Data entries
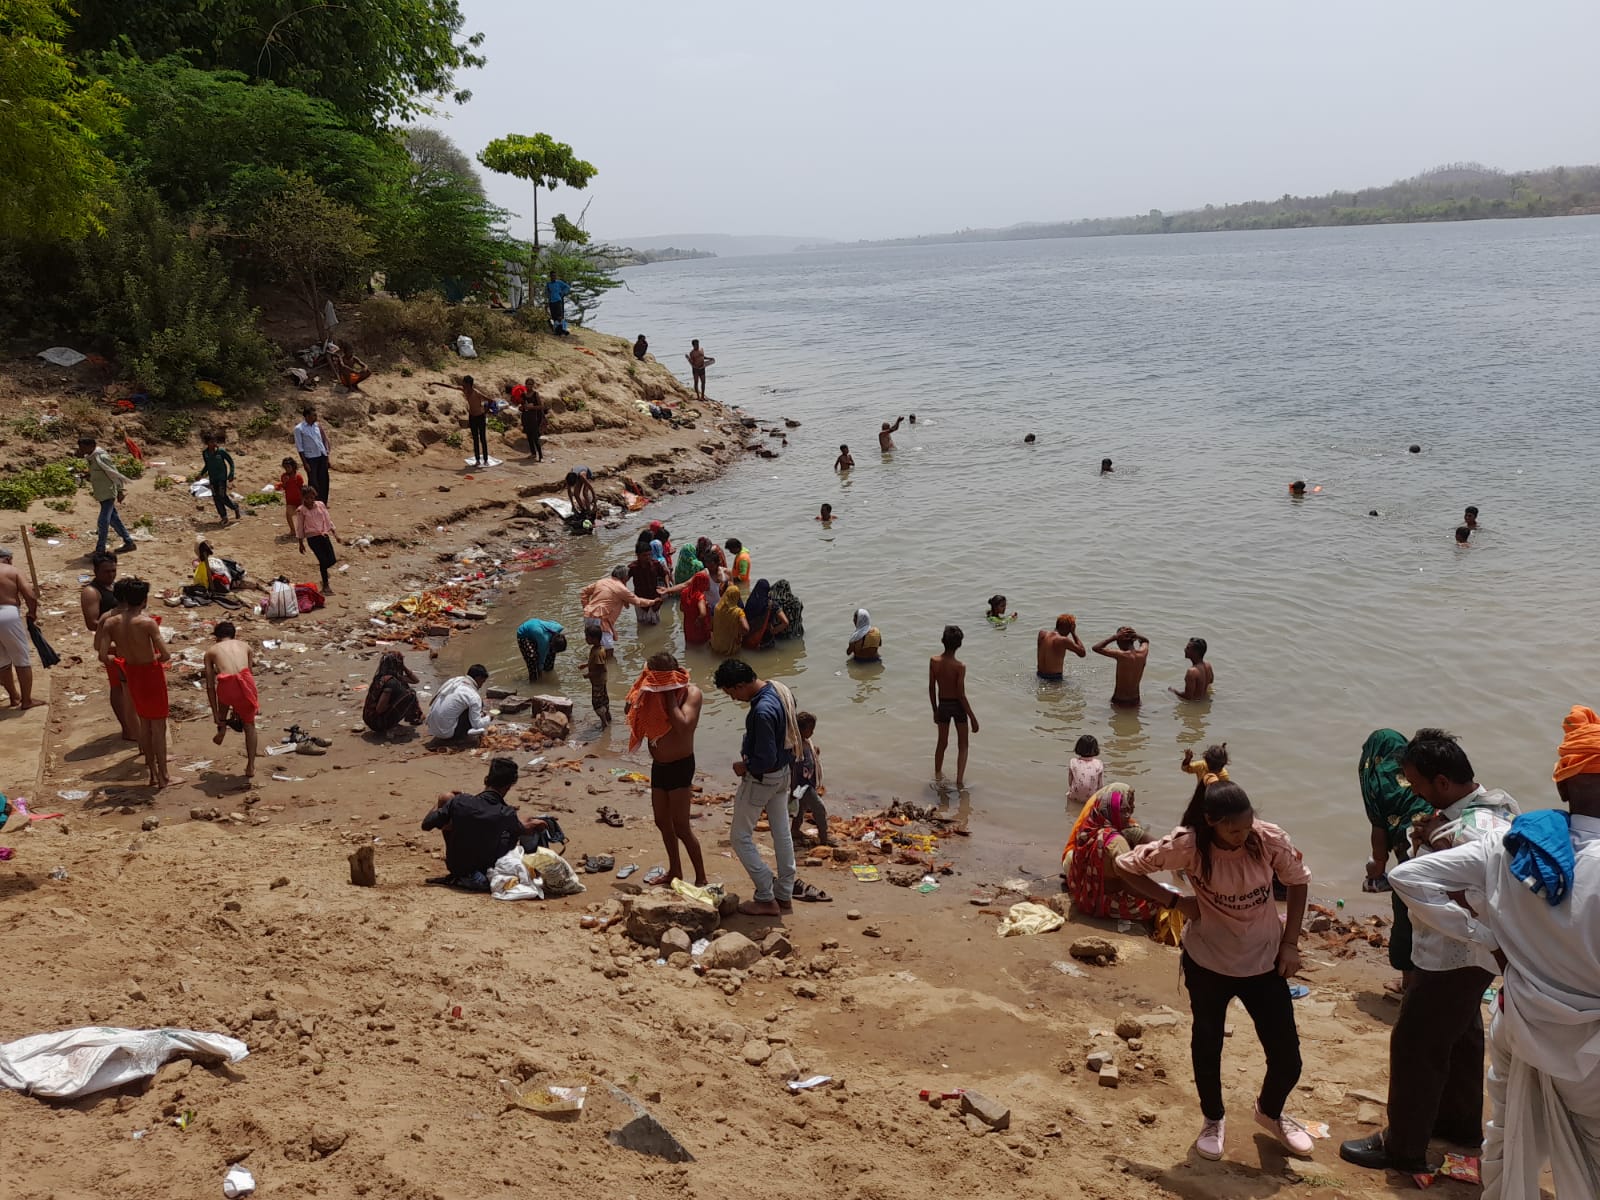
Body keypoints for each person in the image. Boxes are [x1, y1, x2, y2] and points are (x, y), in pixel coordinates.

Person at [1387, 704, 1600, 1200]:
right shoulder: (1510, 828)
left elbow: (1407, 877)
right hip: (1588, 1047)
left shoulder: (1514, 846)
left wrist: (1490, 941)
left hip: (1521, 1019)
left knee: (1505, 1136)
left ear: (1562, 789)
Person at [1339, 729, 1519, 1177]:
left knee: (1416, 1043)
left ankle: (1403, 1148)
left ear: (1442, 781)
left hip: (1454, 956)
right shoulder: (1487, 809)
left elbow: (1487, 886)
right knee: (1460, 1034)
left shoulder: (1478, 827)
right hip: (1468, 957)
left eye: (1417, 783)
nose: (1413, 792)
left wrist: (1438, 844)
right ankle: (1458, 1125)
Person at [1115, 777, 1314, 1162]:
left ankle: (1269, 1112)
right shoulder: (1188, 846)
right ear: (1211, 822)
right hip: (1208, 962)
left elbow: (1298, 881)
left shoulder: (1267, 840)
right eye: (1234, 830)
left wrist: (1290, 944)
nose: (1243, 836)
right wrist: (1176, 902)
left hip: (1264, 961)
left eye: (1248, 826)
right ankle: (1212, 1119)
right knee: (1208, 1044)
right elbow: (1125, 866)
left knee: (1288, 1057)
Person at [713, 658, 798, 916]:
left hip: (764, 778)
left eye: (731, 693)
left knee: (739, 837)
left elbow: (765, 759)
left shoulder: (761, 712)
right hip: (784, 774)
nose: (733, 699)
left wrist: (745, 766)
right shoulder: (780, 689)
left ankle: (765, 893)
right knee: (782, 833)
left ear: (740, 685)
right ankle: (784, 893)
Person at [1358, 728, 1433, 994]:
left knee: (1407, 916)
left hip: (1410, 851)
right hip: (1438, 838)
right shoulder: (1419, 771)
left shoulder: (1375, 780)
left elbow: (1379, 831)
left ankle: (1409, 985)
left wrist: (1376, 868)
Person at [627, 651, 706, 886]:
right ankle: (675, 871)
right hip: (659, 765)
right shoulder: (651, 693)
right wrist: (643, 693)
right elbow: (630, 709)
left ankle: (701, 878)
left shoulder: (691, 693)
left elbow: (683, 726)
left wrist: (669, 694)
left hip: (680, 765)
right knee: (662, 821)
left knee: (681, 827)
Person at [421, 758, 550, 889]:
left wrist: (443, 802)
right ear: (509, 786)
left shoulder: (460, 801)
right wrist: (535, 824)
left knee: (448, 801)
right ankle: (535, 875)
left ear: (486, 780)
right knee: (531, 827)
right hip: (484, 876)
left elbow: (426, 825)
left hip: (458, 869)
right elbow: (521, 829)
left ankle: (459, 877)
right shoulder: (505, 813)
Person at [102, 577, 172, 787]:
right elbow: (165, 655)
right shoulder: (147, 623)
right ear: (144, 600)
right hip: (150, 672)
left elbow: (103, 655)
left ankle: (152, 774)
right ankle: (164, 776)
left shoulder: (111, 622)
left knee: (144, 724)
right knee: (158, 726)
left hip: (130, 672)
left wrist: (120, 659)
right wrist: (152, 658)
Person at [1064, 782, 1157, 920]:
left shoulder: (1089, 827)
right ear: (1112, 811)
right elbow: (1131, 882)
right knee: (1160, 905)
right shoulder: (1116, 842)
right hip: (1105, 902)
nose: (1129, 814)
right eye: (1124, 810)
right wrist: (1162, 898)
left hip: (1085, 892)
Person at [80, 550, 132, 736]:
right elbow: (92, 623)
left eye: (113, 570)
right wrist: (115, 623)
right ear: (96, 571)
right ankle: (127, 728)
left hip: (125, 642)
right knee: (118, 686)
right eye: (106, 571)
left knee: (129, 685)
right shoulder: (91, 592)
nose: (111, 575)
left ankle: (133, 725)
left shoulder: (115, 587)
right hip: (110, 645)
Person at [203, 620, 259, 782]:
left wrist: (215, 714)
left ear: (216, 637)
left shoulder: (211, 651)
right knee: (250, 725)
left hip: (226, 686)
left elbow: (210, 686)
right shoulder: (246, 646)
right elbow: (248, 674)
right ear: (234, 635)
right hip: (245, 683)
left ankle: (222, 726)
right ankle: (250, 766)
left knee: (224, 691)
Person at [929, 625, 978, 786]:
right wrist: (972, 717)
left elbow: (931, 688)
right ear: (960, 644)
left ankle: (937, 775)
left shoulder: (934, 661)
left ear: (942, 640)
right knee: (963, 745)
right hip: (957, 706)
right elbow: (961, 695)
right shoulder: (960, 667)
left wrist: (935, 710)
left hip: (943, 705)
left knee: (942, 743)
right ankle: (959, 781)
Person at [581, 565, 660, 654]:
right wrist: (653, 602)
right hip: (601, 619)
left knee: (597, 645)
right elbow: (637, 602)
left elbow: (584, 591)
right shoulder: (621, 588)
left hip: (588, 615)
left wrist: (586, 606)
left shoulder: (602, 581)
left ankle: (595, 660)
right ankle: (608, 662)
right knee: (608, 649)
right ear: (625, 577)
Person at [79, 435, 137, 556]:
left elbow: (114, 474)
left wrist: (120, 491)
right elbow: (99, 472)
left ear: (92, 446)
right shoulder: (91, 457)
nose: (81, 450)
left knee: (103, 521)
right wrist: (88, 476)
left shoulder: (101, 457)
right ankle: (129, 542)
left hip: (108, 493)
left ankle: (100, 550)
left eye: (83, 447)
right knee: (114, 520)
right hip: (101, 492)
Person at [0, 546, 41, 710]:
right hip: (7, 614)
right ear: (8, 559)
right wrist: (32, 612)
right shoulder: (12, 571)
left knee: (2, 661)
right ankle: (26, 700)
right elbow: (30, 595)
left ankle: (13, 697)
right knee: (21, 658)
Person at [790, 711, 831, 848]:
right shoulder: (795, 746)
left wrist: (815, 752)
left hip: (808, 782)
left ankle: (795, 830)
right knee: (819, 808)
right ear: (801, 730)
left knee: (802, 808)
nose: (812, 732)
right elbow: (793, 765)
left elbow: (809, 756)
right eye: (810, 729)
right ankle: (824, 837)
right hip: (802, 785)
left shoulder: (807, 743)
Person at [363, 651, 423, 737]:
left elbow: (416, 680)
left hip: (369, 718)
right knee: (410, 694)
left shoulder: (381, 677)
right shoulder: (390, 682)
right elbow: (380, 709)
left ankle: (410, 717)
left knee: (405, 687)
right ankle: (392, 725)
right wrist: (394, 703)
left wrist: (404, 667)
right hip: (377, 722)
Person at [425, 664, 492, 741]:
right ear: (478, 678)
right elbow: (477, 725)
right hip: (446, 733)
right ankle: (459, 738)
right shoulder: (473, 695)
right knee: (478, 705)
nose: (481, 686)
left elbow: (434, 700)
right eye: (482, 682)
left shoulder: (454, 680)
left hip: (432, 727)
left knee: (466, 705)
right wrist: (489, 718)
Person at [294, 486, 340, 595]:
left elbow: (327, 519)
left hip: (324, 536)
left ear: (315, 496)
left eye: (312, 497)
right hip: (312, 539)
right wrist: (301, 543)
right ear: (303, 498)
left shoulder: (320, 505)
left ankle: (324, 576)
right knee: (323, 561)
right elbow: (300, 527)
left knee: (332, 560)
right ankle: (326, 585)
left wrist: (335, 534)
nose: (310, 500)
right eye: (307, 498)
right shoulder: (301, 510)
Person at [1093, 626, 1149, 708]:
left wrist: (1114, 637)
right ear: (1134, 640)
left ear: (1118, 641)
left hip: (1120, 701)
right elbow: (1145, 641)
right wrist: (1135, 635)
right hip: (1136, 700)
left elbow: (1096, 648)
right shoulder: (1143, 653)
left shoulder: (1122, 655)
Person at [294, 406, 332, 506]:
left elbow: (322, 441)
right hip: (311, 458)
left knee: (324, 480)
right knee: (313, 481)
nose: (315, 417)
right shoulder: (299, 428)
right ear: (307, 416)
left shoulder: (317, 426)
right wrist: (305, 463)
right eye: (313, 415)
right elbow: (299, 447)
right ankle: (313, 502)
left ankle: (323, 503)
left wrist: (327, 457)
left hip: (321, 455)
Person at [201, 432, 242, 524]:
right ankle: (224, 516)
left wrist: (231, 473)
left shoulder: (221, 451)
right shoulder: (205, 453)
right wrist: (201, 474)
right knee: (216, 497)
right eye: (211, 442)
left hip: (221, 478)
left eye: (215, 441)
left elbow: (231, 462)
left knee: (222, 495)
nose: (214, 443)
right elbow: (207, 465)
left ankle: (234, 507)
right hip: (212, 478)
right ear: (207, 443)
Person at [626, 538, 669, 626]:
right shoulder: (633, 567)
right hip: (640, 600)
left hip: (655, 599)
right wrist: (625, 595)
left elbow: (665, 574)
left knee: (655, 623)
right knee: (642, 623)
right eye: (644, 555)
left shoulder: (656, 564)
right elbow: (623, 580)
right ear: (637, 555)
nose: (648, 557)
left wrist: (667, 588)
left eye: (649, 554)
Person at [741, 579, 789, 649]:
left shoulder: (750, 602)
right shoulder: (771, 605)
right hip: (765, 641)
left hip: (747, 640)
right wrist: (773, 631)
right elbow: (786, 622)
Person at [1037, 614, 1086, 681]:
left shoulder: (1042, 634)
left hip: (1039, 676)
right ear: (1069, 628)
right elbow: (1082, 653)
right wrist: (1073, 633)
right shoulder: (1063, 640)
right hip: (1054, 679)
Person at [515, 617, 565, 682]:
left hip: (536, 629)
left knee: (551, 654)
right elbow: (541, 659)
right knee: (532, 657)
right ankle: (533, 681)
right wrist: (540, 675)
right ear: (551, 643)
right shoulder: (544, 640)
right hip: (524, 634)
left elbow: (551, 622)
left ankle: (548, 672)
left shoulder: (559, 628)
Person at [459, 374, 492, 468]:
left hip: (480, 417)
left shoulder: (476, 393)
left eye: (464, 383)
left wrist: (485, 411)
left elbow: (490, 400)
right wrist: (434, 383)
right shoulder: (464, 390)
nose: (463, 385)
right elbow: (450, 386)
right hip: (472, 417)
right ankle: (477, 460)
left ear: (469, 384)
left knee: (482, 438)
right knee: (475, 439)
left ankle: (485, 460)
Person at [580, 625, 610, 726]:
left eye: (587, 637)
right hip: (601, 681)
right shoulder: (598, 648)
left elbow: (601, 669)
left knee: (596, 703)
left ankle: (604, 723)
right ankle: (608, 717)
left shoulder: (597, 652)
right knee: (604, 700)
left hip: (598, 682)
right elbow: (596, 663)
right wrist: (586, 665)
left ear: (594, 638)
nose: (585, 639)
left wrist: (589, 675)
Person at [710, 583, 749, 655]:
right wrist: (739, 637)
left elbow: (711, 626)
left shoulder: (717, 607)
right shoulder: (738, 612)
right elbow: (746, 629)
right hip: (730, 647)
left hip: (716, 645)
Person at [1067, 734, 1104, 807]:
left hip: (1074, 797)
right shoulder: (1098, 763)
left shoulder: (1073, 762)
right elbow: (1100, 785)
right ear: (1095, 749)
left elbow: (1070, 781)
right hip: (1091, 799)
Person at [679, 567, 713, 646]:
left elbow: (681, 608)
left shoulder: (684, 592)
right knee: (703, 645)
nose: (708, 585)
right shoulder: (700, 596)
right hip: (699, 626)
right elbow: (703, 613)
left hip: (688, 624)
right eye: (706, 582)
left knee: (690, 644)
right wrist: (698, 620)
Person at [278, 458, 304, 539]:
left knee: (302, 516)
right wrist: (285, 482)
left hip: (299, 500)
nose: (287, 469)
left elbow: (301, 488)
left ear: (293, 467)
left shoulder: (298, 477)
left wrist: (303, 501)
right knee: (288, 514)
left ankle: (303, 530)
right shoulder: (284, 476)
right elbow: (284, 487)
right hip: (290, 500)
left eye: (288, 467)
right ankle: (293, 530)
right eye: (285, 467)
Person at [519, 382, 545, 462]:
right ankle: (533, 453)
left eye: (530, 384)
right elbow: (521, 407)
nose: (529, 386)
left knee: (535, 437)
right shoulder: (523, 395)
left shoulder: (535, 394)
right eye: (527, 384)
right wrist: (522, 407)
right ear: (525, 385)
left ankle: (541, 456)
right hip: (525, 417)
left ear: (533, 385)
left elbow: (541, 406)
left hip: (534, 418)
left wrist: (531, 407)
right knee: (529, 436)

==

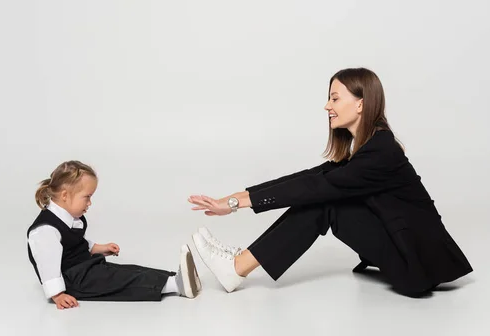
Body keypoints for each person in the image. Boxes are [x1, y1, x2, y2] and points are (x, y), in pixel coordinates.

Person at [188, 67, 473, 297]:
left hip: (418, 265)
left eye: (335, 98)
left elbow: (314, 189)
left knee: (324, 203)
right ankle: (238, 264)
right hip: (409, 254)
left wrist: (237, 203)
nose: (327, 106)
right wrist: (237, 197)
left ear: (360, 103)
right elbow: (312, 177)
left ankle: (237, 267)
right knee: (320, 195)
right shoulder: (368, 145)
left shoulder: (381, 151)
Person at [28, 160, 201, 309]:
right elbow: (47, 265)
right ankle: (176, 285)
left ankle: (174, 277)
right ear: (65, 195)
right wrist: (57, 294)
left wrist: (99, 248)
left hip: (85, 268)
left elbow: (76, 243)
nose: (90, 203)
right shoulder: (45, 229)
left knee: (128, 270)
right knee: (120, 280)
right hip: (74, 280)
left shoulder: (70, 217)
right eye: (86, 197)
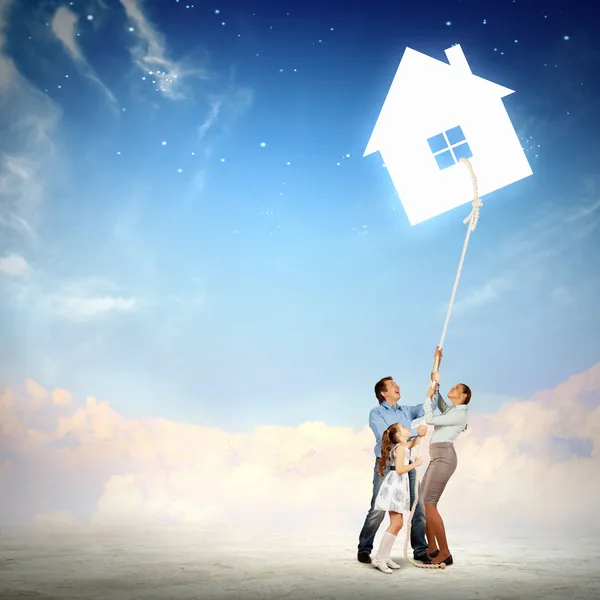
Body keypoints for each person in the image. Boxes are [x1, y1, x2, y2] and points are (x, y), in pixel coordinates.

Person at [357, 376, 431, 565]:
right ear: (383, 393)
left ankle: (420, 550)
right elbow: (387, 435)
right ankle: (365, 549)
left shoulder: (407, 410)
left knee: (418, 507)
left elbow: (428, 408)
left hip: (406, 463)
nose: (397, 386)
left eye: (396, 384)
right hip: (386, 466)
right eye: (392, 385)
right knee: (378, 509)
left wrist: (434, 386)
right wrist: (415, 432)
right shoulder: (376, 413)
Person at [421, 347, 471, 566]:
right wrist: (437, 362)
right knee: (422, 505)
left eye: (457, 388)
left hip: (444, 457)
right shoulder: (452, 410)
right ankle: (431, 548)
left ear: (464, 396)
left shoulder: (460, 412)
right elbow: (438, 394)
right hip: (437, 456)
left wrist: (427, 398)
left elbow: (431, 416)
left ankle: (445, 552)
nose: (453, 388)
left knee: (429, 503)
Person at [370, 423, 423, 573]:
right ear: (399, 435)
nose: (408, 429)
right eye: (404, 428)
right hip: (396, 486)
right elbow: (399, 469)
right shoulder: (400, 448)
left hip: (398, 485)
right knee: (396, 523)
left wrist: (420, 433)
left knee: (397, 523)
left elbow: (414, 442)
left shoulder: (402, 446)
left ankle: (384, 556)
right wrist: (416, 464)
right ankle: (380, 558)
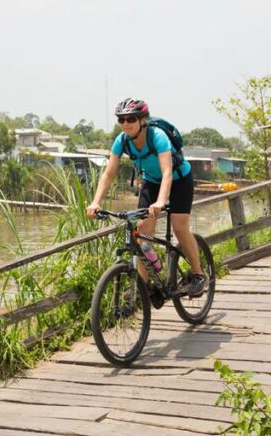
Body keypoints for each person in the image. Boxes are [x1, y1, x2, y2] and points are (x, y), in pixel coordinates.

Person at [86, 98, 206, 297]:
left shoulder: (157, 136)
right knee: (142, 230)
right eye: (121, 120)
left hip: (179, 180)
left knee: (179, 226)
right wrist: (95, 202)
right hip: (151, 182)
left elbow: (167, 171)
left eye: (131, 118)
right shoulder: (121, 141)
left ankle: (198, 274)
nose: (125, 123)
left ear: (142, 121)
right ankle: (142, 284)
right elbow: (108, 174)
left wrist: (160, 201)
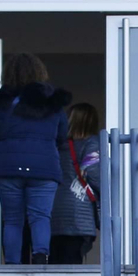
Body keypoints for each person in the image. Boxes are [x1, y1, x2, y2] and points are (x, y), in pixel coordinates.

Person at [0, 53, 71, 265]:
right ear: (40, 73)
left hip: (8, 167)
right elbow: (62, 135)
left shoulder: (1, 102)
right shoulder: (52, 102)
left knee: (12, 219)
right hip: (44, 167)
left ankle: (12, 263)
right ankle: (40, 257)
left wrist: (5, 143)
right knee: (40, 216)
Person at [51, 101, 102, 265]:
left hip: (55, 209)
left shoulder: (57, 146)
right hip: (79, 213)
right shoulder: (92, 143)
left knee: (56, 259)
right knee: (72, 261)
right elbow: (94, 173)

Instructions to follow
Exact copy, pictures excluded: every line above from the one containing "right hip: (409, 254)" to the one containing "right shoulder: (376, 413)", inclusive, and nothing more.

Reply to the exercise
right hip: (409, 254)
left wrist: (237, 203)
nose: (327, 106)
right wrist: (237, 197)
left ear: (360, 103)
right elbow: (312, 177)
left ankle: (237, 267)
right knee: (320, 195)
right shoulder: (368, 145)
left shoulder: (381, 151)
Person at [28, 160, 201, 309]:
right elbow: (47, 265)
right ankle: (176, 285)
left ankle: (174, 277)
right ear: (65, 195)
right wrist: (57, 294)
left wrist: (99, 248)
left hip: (85, 268)
left elbow: (76, 243)
nose: (90, 203)
right shoulder: (45, 229)
left knee: (128, 270)
right knee: (120, 280)
right hip: (74, 280)
left shoulder: (70, 217)
right eye: (86, 197)
Body keypoints for each person in the image. Boxes are [x1, y1, x2, y2] and points are (x, y), in pixel coordinates.

Person at [357, 376, 431, 565]:
right ear: (383, 393)
left ankle: (420, 550)
right elbow: (387, 435)
right ankle: (365, 549)
left shoulder: (407, 410)
left knee: (418, 507)
left elbow: (428, 408)
left hip: (406, 463)
nose: (397, 386)
left eye: (396, 384)
right hip: (386, 466)
right eye: (392, 385)
right knee: (378, 509)
left wrist: (434, 386)
right wrist: (415, 432)
right shoulder: (376, 413)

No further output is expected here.